EXERCISE OBJECTIVE: Write the full listing out again, word for word, but omit the pictures.
-- Opening Marker --
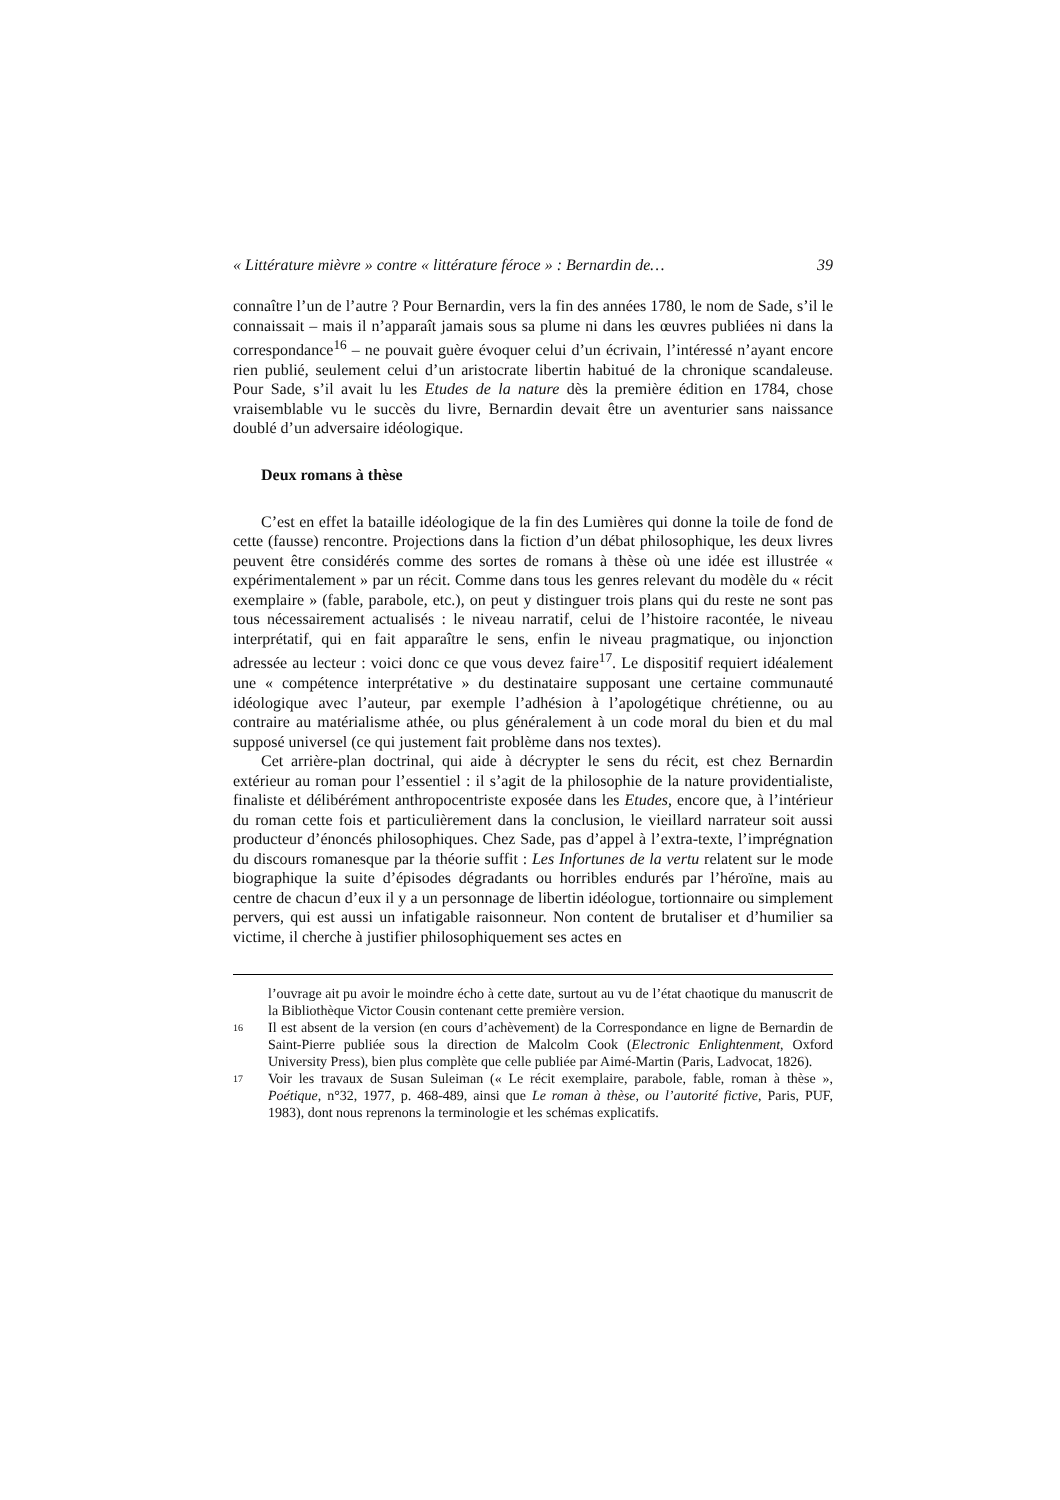« Littérature mièvre » contre « littérature féroce » : Bernardin de… 39
connaître l’un de l’autre ? Pour Bernardin, vers la fin des années 1780, le nom de Sade, s’il le connaissait – mais il n’apparaît jamais sous sa plume ni dans les œuvres publiées ni dans la correspondance<sup>16</sup> – ne pouvait guère évoquer celui d’un écrivain, l’intéressé n’ayant encore rien publié, seulement celui d’un aristocrate libertin habitué de la chronique scandaleuse. Pour Sade, s’il avait lu les Etudes de la nature dès la première édition en 1784, chose vraisemblable vu le succès du livre, Bernardin devait être un aventurier sans naissance doublé d’un adversaire idéologique.
Deux romans à thèse
C’est en effet la bataille idéologique de la fin des Lumières qui donne la toile de fond de cette (fausse) rencontre. Projections dans la fiction d’un débat philosophique, les deux livres peuvent être considérés comme des sortes de romans à thèse où une idée est illustrée « expérimentalement » par un récit. Comme dans tous les genres relevant du modèle du « récit exemplaire » (fable, parabole, etc.), on peut y distinguer trois plans qui du reste ne sont pas tous nécessairement actualisés : le niveau narratif, celui de l’histoire racontée, le niveau interprétatif, qui en fait apparaître le sens, enfin le niveau pragmatique, ou injonction adressée au lecteur : voici donc ce que vous devez faire<sup>17</sup>. Le dispositif requiert idéalement une « compétence interprétative » du destinataire supposant une certaine communauté idéologique avec l’auteur, par exemple l’adhésion à l’apologétique chrétienne, ou au contraire au matérialisme athée, ou plus généralement à un code moral du bien et du mal supposé universel (ce qui justement fait problème dans nos textes).
Cet arrière-plan doctrinal, qui aide à décrypter le sens du récit, est chez Bernardin extérieur au roman pour l’essentiel : il s’agit de la philosophie de la nature providentialiste, finaliste et délibérément anthropocentriste exposée dans les Etudes, encore que, à l’intérieur du roman cette fois et particulièrement dans la conclusion, le vieillard narrateur soit aussi producteur d’énoncés philosophiques. Chez Sade, pas d’appel à l’extra-texte, l’imprégnation du discours romanesque par la théorie suffit : Les Infortunes de la vertu relatent sur le mode biographique la suite d’épisodes dégradants ou horribles endurés par l’héroïne, mais au centre de chacun d’eux il y a un personnage de libertin idéologue, tortionnaire ou simplement pervers, qui est aussi un infatigable raisonneur. Non content de brutaliser et d’humilier sa victime, il cherche à justifier philosophiquement ses actes en
l’ouvrage ait pu avoir le moindre écho à cette date, surtout au vu de l’état chaotique du manuscrit de la Bibliothèque Victor Cousin contenant cette première version.
16 Il est absent de la version (en cours d’achèvement) de la Correspondance en ligne de Bernardin de Saint-Pierre publiée sous la direction de Malcolm Cook (Electronic Enlightenment, Oxford University Press), bien plus complète que celle publiée par Aimé-Martin (Paris, Ladvocat, 1826).
17 Voir les travaux de Susan Suleiman (« Le récit exemplaire, parabole, fable, roman à thèse », Poétique, n°32, 1977, p. 468-489, ainsi que Le roman à thèse, ou l’autorité fictive, Paris, PUF, 1983), dont nous reprenons la terminologie et les schémas explicatifs.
-- Closing Marker --
TASK RESPONSE:
« Littérature mièvre » contre « littérature féroce » : Bernardin de… 39
connaître l’un de l’autre ? Pour Bernardin, vers la fin des années 1780, le nom de Sade, s’il le connaissait – mais il n’apparaît jamais sous sa plume ni dans les œuvres publiées ni dans la correspondance<sup>16</sup> – ne pouvait guère évoquer celui d’un écrivain, l’intéressé n’ayant encore rien publié, seulement celui d’un aristocrate libertin habitué de la chronique scandaleuse. Pour Sade, s’il avait lu les Etudes de la nature dès la première édition en 1784, chose vraisemblable vu le succès du livre, Bernardin devait être un aventurier sans naissance doublé d’un adversaire idéologique.
Deux romans à thèse
C’est en effet la bataille idéologique de la fin des Lumières qui donne la toile de fond de cette (fausse) rencontre. Projections dans la fiction d’un débat philosophique, les deux livres peuvent être considérés comme des sortes de romans à thèse où une idée est illustrée « expérimentalement » par un récit. Comme dans tous les genres relevant du modèle du « récit exemplaire » (fable, parabole, etc.), on peut y distinguer trois plans qui du reste ne sont pas tous nécessairement actualisés : le niveau narratif, celui de l’histoire racontée, le niveau interprétatif, qui en fait apparaître le sens, enfin le niveau pragmatique, ou injonction adressée au lecteur : voici donc ce que vous devez faire<sup>17</sup>. Le dispositif requiert idéalement une « compétence interprétative » du destinataire supposant une certaine communauté idéologique avec l’auteur, par exemple l’adhésion à l’apologétique chrétienne, ou au contraire au matérialisme athée, ou plus généralement à un code moral du bien et du mal supposé universel (ce qui justement fait problème dans nos textes).
Cet arrière-plan doctrinal, qui aide à décrypter le sens du récit, est chez Bernardin extérieur au roman pour l’essentiel : il s’agit de la philosophie de la nature providentialiste, finaliste et délibérément anthropocentriste exposée dans les Etudes, encore que, à l’intérieur du roman cette fois et particulièrement dans la conclusion, le vieillard narrateur soit aussi producteur d’énoncés philosophiques. Chez Sade, pas d’appel à l’extra-texte, l’imprégnation du discours romanesque par la théorie suffit : Les Infortunes de la vertu relatent sur le mode biographique la suite d’épisodes dégradants ou horribles endurés par l’héroïne, mais au centre de chacun d’eux il y a un personnage de libertin idéologue, tortionnaire ou simplement pervers, qui est aussi un infatigable raisonneur. Non content de brutaliser et d’humilier sa victime, il cherche à justifier philosophiquement ses actes en
l’ouvrage ait pu avoir le moindre écho à cette date, surtout au vu de l’état chaotique du manuscrit de la Bibliothèque Victor Cousin contenant cette première version.
16 Il est absent de la version (en cours d’achèvement) de la Correspondance en ligne de Bernardin de Saint-Pierre publiée sous la direction de Malcolm Cook (Electronic Enlightenment, Oxford University Press), bien plus complète que celle publiée par Aimé-Martin (Paris, Ladvocat, 1826).
17 Voir les travaux de Susan Suleiman (« Le récit exemplaire, parabole, fable, roman à thèse », Poétique, n°32, 1977, p. 468-489, ainsi que Le roman à thèse, ou l’autorité fictive, Paris, PUF, 1983), dont nous reprenons la terminologie et les schémas explicatifs.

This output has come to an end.